» **What is needed**
Transcribe the lines below exactly, beginning with the line that holds "right elbow: (183, 200)" and ending with the final line, both included. Pictures are to be left out.

» **Listed entries**

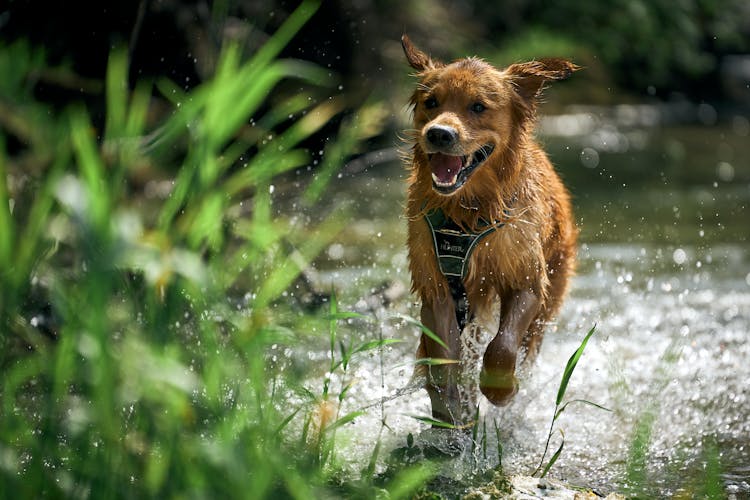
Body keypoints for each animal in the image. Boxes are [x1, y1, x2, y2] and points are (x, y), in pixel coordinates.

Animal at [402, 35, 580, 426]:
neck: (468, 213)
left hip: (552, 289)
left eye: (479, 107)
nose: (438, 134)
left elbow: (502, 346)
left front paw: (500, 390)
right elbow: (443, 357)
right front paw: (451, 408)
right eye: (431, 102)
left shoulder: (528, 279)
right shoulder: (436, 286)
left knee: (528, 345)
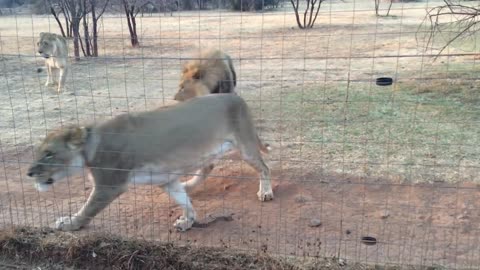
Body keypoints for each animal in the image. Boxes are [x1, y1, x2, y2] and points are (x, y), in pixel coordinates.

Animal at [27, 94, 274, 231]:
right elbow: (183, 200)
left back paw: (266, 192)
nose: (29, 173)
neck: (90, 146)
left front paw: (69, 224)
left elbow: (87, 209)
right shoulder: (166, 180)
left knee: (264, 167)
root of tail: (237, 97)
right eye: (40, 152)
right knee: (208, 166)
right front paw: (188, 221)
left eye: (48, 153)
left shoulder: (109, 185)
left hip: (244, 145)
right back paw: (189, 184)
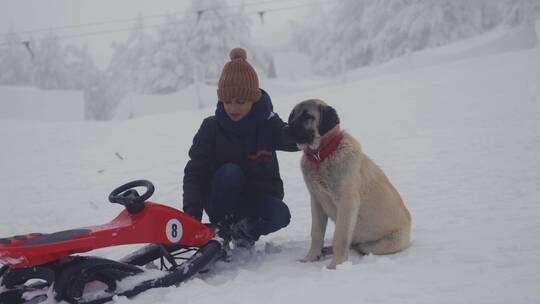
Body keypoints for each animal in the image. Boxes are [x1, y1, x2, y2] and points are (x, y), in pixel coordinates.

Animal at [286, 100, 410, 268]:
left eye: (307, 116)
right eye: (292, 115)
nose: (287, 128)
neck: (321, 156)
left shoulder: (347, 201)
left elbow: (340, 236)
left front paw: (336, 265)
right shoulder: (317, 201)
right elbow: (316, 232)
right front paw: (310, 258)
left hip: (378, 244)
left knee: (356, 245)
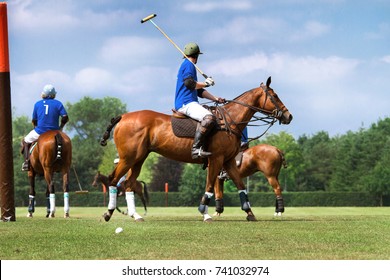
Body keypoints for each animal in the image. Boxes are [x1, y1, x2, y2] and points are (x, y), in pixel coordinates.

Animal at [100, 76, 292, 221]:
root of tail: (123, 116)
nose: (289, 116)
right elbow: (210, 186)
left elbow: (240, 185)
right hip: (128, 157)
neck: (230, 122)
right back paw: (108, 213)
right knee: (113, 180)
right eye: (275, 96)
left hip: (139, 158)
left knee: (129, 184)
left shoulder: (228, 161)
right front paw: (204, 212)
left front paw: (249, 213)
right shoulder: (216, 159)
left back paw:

» **Exercise output**
right elbow: (183, 200)
left back paw: (266, 192)
nose: (29, 173)
neck: (90, 146)
left front paw: (69, 224)
left elbow: (87, 209)
right shoulder: (166, 180)
left knee: (264, 167)
root of tail: (237, 97)
right eye: (40, 152)
right knee: (208, 166)
right front paw: (188, 221)
left eye: (48, 153)
left shoulder: (109, 185)
left hip: (244, 145)
right back paw: (189, 184)
Body keypoints for each animal in the image. Boxes are [x1, y1, x2, y2] and points are (x, y), in pixel coordinates.

Animal at [286, 100, 410, 268]:
left eye: (307, 116)
right eye: (292, 115)
nose: (287, 128)
neck: (321, 156)
left shoulder: (347, 201)
left elbow: (340, 236)
left front paw: (336, 265)
right shoulder: (317, 201)
right elbow: (316, 232)
right front paw: (310, 258)
left hip: (378, 244)
left knee: (356, 245)
Body keypoints for each animal in the image. Boxes are [x1, y1, x2, y2] and points are (x, y), in pixel coordinates.

Animal at [100, 76, 292, 221]:
root of tail: (123, 116)
nose: (289, 116)
right elbow: (210, 186)
left elbow: (240, 185)
right hip: (128, 157)
neck: (230, 122)
right back paw: (108, 213)
right knee: (113, 180)
right eye: (275, 96)
left hip: (139, 158)
left knee: (129, 184)
left shoulder: (228, 161)
right front paw: (204, 212)
left front paw: (249, 213)
right shoulder: (216, 159)
left back paw:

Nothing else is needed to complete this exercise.